Indeed, the only bad news from Sony was them putting multiplayer gaming on the PS4 behind the PSPlus paywall. But with online entertainment services like Netflix still available on the free tier (Unlike on Microsoft’s platforms), and PSPlus being so compelling a service as it is with Instant Game Collection that I was planning to buy at least a year’s worth later his year anyway, I wasn’t particularly phased by that.
You can buy a PS4 and a year’s PSPlus, and be set for a year. You’d get a new game every month, for an upfront cost less than the price of one new boxed game. It’s tremendous value. Which is the key thing here. Xbox One, and the vision of the next generation it follows, and which I was afraid of, is terrible value for money. PS4, in stark contrast, is terrific value for money. I’m on board. Sony, you’re PS4 is my number one pick among next generation hardware.
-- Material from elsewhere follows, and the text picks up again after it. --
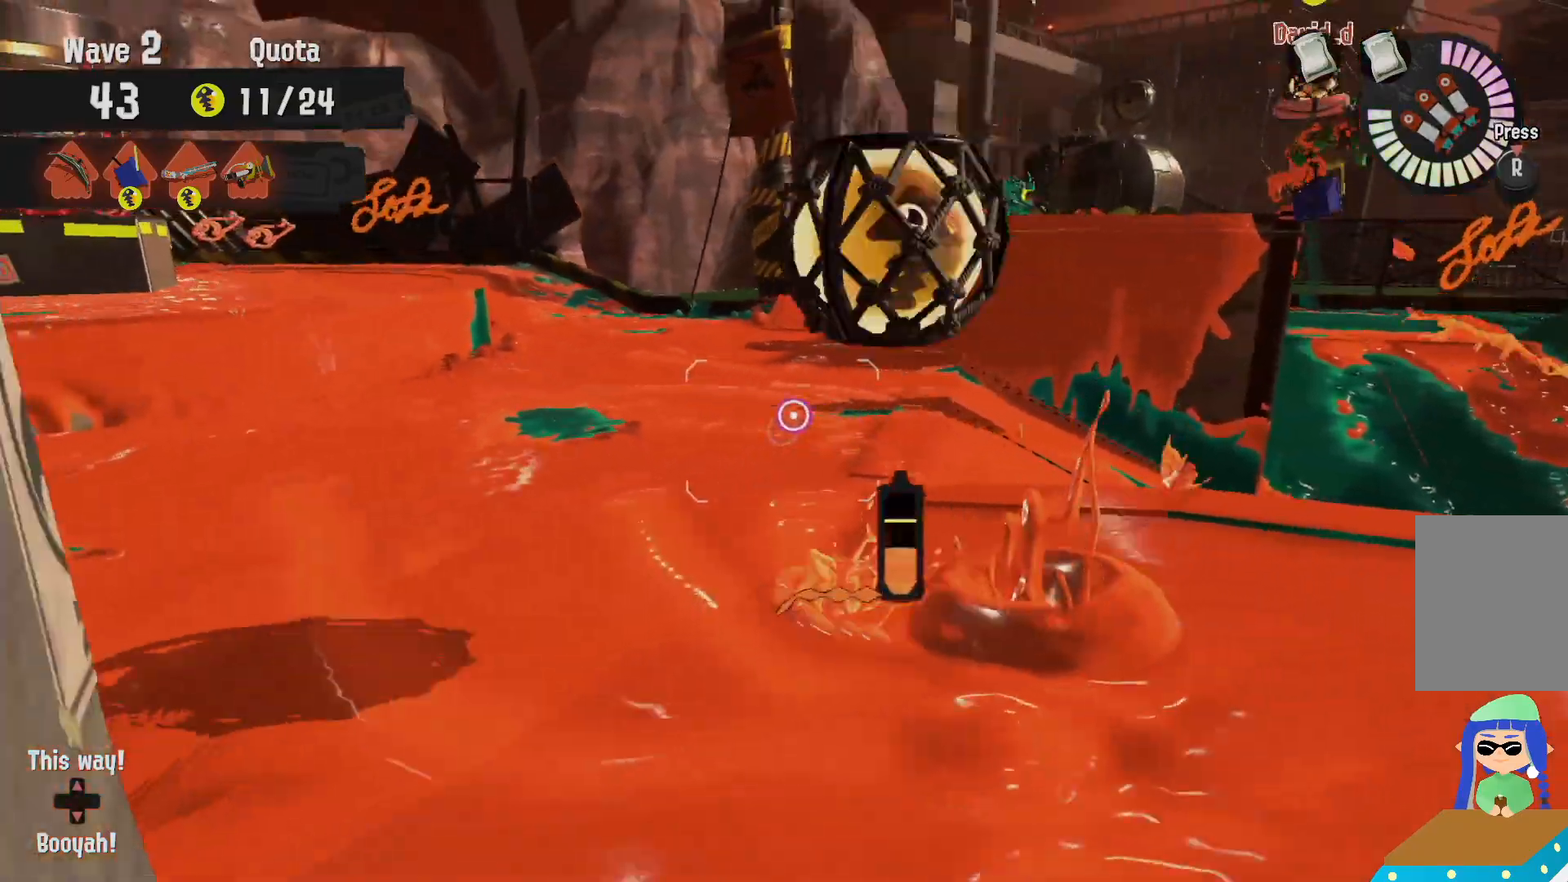
{"dt_ms": 500, "buttons": ["L2"], "left_stick": "up-left", "right_stick": "center", "events": [[67, "right_stick", "center"], [233, "right_stick", "down-right"], [300, "right_stick", "center"]]}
So where does that leave Nintendo? They went earlier today with a slightly more understated event, a Nintendo Direct @ E3 broadcast. They didn’t blow me away. But nor was I disappointed. Mario Kart 8, the latest entry in my favourite franchise, looks fantastic. Similarly, Super Mario 3DWorld and the new Super Smash Bros pair look like wonderful new games. And the Wind Waker HD remake sure looks pretty, and having not had a chance to play it the first time around anyway, its lack of out-and-out newness doesn’t really bother me. Oh, and on a handheld aside, the new Pokémon games look like must-haves.
Definitely a more attractive slate of exclusives on the Wii U than on the Xbox One, for me at least. I’m still interested in having a Wii U, but now it’s behind the PS4 in the queue, so to speak. A PS4 I am willing to buy any time I can from launch day onwards. With the Wii U, I can wait at least until Mario Kart 8. If Nintendo are smart, they’ll do a Mario Kart 8 bundle, and I’ll probably buy that. It seems likely, given the success they had bundling Mario Kart Wii with the Wii.
So there you have it. E3 2013, when I was successfully brought back into the core gaming fold. Bravo Sony, keep on trucking Nintendo, make Battlefront good EA, for the love of god, just make it good. And Microsoft…Well, there’s always the integration of Bing with Apple’s Siri to console yourself with.
(Oh yeah, that reminds me, iOS 7 adds gamepad support, so AirPlay games are about to get a lot more awesome. That happened yesterday too. It was a busy day.)